EXERCISE DETAILS:
Reproduce word for word, from the entries below, the line with "Illustrate on market", the line with "pricing and output", and every line between them, and nothing more.

AVAILABLE DATA section start

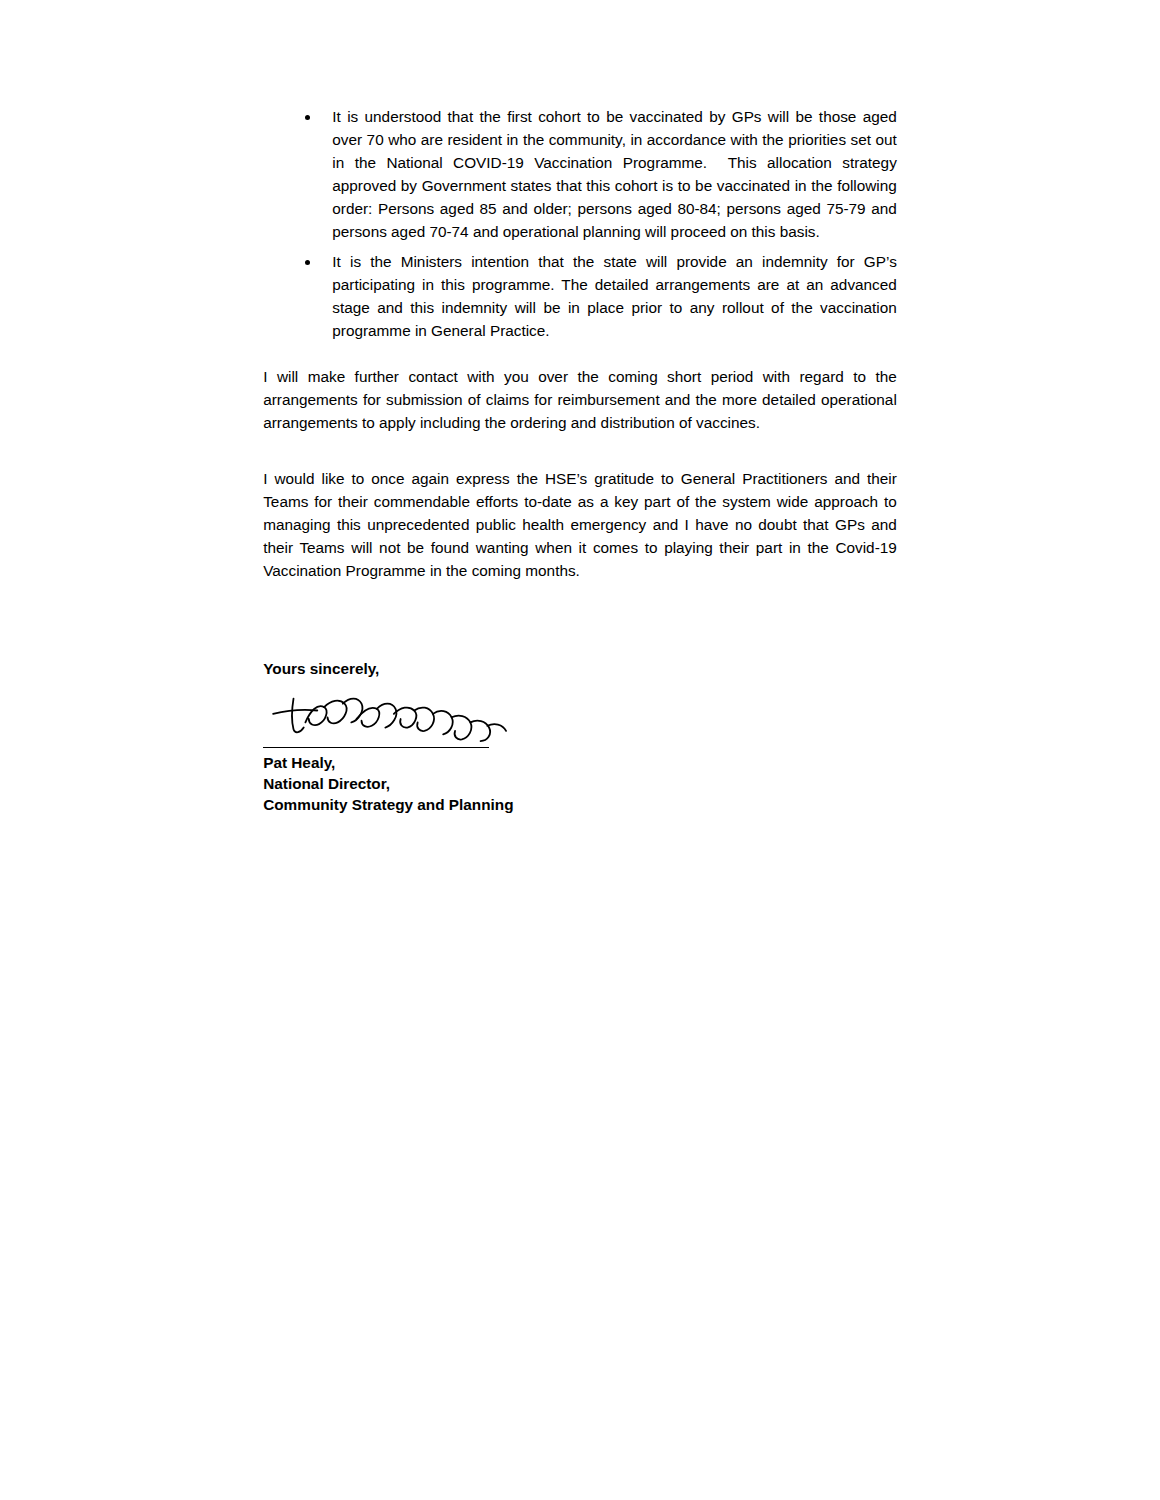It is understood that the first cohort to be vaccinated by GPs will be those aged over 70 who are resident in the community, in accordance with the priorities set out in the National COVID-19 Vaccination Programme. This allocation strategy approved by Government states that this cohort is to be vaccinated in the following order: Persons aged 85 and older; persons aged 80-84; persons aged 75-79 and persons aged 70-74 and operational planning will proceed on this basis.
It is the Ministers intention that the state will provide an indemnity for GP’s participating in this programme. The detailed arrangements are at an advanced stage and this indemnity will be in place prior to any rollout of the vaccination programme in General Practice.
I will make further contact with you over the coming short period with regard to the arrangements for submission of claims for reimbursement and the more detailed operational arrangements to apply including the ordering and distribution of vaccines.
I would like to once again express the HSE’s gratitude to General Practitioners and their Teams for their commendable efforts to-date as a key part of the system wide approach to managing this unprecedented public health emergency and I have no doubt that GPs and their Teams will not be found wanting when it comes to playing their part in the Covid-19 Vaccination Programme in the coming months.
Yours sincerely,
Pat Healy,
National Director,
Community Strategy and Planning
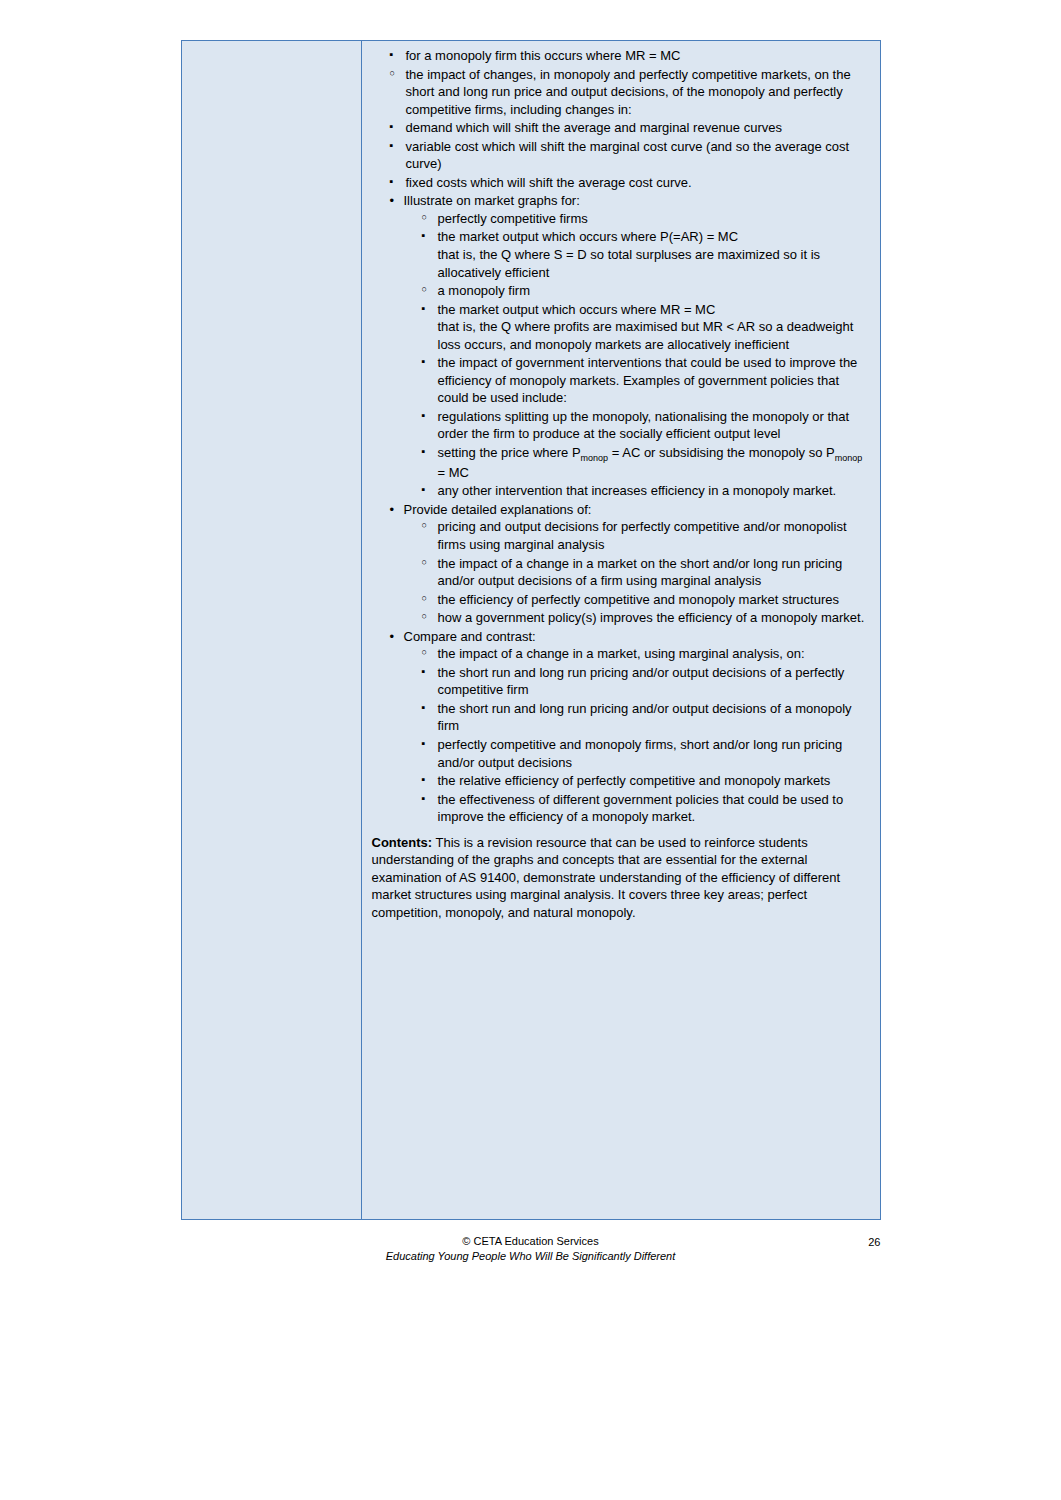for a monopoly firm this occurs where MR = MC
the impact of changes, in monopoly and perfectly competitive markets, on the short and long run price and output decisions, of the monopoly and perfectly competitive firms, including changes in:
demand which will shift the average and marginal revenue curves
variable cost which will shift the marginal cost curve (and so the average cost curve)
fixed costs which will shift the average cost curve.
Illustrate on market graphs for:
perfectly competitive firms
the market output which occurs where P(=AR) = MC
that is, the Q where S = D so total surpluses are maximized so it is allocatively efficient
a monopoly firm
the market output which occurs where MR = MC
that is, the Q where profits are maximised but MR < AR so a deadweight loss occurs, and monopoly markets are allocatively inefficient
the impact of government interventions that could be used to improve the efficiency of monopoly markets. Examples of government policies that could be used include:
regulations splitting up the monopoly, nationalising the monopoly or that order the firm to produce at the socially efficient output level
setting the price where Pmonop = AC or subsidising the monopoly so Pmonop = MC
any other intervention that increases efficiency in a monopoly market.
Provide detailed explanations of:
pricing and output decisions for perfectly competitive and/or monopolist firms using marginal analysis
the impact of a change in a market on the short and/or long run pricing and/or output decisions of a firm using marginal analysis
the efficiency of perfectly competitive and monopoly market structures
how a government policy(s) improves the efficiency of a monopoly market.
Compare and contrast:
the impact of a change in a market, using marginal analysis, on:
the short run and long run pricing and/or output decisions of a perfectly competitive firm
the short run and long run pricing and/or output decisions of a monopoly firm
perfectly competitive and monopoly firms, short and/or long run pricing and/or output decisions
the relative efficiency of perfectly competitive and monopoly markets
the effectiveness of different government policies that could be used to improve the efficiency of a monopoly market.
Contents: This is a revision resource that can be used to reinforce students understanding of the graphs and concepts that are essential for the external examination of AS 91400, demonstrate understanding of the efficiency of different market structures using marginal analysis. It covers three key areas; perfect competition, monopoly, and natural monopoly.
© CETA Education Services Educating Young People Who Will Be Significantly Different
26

AVAILABLE DATA section end

ANSWER BOX:
Illustrate on market graphs for:
perfectly competitive firms
the market output which occurs where P(=AR) = MC
that is, the Q where S = D so total surpluses are maximized so it is allocatively efficient
a monopoly firm
the market output which occurs where MR = MC
that is, the Q where profits are maximised but MR < AR so a deadweight loss occurs, and monopoly markets are allocatively inefficient
the impact of government interventions that could be used to improve the efficiency of monopoly markets. Examples of government policies that could be used include:
regulations splitting up the monopoly, nationalising the monopoly or that order the firm to produce at the socially efficient output level
setting the price where Pmonop = AC or subsidising the monopoly so Pmonop = MC
any other intervention that increases efficiency in a monopoly market.
Provide detailed explanations of:
pricing and output decisions for perfectly competitive and/or monopolist firms using marginal analysis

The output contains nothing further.